Task instructions
Copy every line of the data below word for word, in the same order.
^^^^^^^^^^^^^^^^
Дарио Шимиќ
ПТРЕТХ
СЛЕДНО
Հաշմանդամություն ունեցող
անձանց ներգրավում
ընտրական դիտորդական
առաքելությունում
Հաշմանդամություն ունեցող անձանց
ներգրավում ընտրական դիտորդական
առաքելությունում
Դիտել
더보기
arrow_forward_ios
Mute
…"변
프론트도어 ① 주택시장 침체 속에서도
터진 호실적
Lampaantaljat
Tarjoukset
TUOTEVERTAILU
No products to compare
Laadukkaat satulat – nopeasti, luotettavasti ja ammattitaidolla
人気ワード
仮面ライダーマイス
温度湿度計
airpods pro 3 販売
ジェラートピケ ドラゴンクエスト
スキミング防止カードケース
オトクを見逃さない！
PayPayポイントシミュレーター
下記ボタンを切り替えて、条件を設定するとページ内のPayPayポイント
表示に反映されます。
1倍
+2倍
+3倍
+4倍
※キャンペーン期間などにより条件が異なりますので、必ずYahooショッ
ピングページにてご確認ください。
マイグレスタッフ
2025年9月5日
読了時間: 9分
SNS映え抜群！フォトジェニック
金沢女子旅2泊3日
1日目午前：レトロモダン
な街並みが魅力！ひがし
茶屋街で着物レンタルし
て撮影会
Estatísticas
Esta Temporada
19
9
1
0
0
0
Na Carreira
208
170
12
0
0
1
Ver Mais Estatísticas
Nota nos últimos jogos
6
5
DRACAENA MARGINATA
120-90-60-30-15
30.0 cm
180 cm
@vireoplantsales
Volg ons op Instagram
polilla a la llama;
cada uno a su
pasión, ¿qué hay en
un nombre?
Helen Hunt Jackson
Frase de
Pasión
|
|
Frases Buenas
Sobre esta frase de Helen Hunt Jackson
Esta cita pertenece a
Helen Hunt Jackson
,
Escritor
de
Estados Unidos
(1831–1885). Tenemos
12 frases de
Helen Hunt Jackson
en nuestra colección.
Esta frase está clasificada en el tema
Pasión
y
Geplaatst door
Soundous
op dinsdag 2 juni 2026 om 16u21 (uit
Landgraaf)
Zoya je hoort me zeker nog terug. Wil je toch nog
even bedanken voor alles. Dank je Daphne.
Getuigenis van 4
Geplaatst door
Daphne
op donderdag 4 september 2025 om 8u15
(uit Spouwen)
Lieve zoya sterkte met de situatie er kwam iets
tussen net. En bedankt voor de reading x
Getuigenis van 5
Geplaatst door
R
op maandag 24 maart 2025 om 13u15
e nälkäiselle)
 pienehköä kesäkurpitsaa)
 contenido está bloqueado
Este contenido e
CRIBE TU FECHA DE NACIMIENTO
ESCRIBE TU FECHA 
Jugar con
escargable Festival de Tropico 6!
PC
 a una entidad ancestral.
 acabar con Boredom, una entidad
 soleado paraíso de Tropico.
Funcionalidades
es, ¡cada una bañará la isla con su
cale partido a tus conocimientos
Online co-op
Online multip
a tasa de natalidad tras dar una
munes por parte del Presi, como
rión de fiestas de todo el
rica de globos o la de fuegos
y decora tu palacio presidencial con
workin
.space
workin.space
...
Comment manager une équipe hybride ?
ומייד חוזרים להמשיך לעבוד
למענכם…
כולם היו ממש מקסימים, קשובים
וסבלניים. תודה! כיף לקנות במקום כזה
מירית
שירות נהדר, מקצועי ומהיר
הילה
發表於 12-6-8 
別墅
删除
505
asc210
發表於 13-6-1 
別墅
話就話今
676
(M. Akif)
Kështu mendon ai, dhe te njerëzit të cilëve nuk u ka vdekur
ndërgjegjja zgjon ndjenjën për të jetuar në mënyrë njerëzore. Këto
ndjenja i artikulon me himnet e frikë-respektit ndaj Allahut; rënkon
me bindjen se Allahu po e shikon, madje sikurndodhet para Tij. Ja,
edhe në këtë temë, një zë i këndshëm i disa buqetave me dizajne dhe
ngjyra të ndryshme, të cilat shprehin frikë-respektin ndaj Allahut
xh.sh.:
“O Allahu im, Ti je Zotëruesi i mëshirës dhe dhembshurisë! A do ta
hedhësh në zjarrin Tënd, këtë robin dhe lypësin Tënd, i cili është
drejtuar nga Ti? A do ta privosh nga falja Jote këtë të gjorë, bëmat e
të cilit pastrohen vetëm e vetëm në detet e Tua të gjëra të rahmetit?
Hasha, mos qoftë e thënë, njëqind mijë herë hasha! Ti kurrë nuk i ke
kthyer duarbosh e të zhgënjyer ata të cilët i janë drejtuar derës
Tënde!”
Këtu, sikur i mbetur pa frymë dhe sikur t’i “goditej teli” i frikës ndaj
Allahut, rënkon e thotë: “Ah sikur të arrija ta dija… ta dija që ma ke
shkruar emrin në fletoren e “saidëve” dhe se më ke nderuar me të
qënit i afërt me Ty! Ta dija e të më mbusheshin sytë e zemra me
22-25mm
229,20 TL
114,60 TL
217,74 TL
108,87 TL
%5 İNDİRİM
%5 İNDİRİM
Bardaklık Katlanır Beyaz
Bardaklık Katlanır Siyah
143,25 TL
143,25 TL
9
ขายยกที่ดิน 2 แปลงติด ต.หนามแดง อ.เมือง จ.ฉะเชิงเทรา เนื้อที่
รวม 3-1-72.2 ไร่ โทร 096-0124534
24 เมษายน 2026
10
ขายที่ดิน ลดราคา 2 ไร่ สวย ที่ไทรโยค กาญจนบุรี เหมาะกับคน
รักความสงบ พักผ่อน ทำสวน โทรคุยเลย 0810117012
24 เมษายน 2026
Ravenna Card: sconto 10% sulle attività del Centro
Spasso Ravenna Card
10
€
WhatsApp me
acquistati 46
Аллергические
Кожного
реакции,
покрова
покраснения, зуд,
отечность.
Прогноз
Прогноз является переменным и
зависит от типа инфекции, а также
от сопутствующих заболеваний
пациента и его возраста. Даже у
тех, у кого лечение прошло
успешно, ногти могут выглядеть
^^^^^^^^^^^^^^^^
Exercise result
Дарио Шимиќ
ПТРЕТХ
СЛЕДНО
Հաշմանդամություն ունեցող
անձանց ներգրավում
ընտրական դիտորդական
առաքելությունում
Հաշմանդամություն ունեցող անձանց
ներգրավում ընտրական դիտորդական
առաքելությունում
Դիտել
더보기
arrow_forward_ios
Mute
…"변
프론트도어 ① 주택시장 침체 속에서도
터진 호실적
Lampaantaljat
Tarjoukset
TUOTEVERTAILU
No products to compare
Laadukkaat satulat – nopeasti, luotettavasti ja ammattitaidolla
人気ワード
仮面ライダーマイス
温度湿度計
airpods pro 3 販売
ジェラートピケ ドラゴンクエスト
スキミング防止カードケース
オトクを見逃さない！
PayPayポイントシミュレーター
下記ボタンを切り替えて、条件を設定するとページ内のPayPayポイント
表示に反映されます。
1倍
+2倍
+3倍
+4倍
※キャンペーン期間などにより条件が異なりますので、必ずYahooショッ
ピングページにてご確認ください。
マイグレスタッフ
2025年9月5日
読了時間: 9分
SNS映え抜群！フォトジェニック
金沢女子旅2泊3日
1日目午前：レトロモダン
な街並みが魅力！ひがし
茶屋街で着物レンタルし
て撮影会
Estatísticas
Esta Temporada
19
9
1
0
0
0
Na Carreira
208
170
12
0
0
1
Ver Mais Estatísticas
Nota nos últimos jogos
6
5
DRACAENA MARGINATA
120-90-60-30-15
30.0 cm
180 cm
@vireoplantsales
Volg ons op Instagram
polilla a la llama;
cada uno a su
pasión, ¿qué hay en
un nombre?
Helen Hunt Jackson
Frase de
Pasión
|
|
Frases Buenas
Sobre esta frase de Helen Hunt Jackson
Esta cita pertenece a
Helen Hunt Jackson
,
Escritor
de
Estados Unidos
(1831–1885). Tenemos
12 frases de
Helen Hunt Jackson
en nuestra colección.
Esta frase está clasificada en el tema
Pasión
y
Geplaatst door
Soundous
op dinsdag 2 juni 2026 om 16u21 (uit
Landgraaf)
Zoya je hoort me zeker nog terug. Wil je toch nog
even bedanken voor alles. Dank je Daphne.
Getuigenis van 4
Geplaatst door
Daphne
op donderdag 4 september 2025 om 8u15
(uit Spouwen)
Lieve zoya sterkte met de situatie er kwam iets
tussen net. En bedankt voor de reading x
Getuigenis van 5
Geplaatst door
R
op maandag 24 maart 2025 om 13u15
e nälkäiselle)
 pienehköä kesäkurpitsaa)
 contenido está bloqueado
Este contenido e
CRIBE TU FECHA DE NACIMIENTO
ESCRIBE TU FECHA 
Jugar con
escargable Festival de Tropico 6!
PC
 a una entidad ancestral.
 acabar con Boredom, una entidad
 soleado paraíso de Tropico.
Funcionalidades
es, ¡cada una bañará la isla con su
cale partido a tus conocimientos
Online co-op
Online multip
a tasa de natalidad tras dar una
munes por parte del Presi, como
rión de fiestas de todo el
rica de globos o la de fuegos
y decora tu palacio presidencial con
workin
.space
workin.space
...
Comment manager une équipe hybride ?
ומייד חוזרים להמשיך לעבוד
למענכם…
כולם היו ממש מקסימים, קשובים
וסבלניים. תודה! כיף לקנות במקום כזה
מירית
שירות נהדר, מקצועי ומהיר
הילה
發表於 12-6-8 
別墅
删除
505
asc210
發表於 13-6-1 
別墅
話就話今
676
(M. Akif)
Kështu mendon ai, dhe te njerëzit të cilëve nuk u ka vdekur
ndërgjegjja zgjon ndjenjën për të jetuar në mënyrë njerëzore. Këto
ndjenja i artikulon me himnet e frikë-respektit ndaj Allahut; rënkon
me bindjen se Allahu po e shikon, madje sikurndodhet para Tij. Ja,
edhe në këtë temë, një zë i këndshëm i disa buqetave me dizajne dhe
ngjyra të ndryshme, të cilat shprehin frikë-respektin ndaj Allahut
xh.sh.:
“O Allahu im, Ti je Zotëruesi i mëshirës dhe dhembshurisë! A do ta
hedhësh në zjarrin Tënd, këtë robin dhe lypësin Tënd, i cili është
drejtuar nga Ti? A do ta privosh nga falja Jote këtë të gjorë, bëmat e
të cilit pastrohen vetëm e vetëm në detet e Tua të gjëra të rahmetit?
Hasha, mos qoftë e thënë, njëqind mijë herë hasha! Ti kurrë nuk i ke
kthyer duarbosh e të zhgënjyer ata të cilët i janë drejtuar derës
Tënde!”
Këtu, sikur i mbetur pa frymë dhe sikur t’i “goditej teli” i frikës ndaj
Allahut, rënkon e thotë: “Ah sikur të arrija ta dija… ta dija që ma ke
shkruar emrin në fletoren e “saidëve” dhe se më ke nderuar me të
qënit i afërt me Ty! Ta dija e të më mbusheshin sytë e zemra me
22-25mm
229,20 TL
114,60 TL
217,74 TL
108,87 TL
%5 İNDİRİM
%5 İNDİRİM
Bardaklık Katlanır Beyaz
Bardaklık Katlanır Siyah
143,25 TL
143,25 TL
9
ขายยกที่ดิน 2 แปลงติด ต.หนามแดง อ.เมือง จ.ฉะเชิงเทรา เนื้อที่
รวม 3-1-72.2 ไร่ โทร 096-0124534
24 เมษายน 2026
10
ขายที่ดิน ลดราคา 2 ไร่ สวย ที่ไทรโยค กาญจนบุรี เหมาะกับคน
รักความสงบ พักผ่อน ทำสวน โทรคุยเลย 0810117012
24 เมษายน 2026
Ravenna Card: sconto 10% sulle attività del Centro
Spasso Ravenna Card
10
€
WhatsApp me
acquistati 46
Аллергические
Кожного
реакции,
покрова
покраснения, зуд,
отечность.
Прогноз
Прогноз является переменным и
зависит от типа инфекции, а также
от сопутствующих заболеваний
пациента и его возраста. Даже у
тех, у кого лечение прошло
успешно, ногти могут выглядеть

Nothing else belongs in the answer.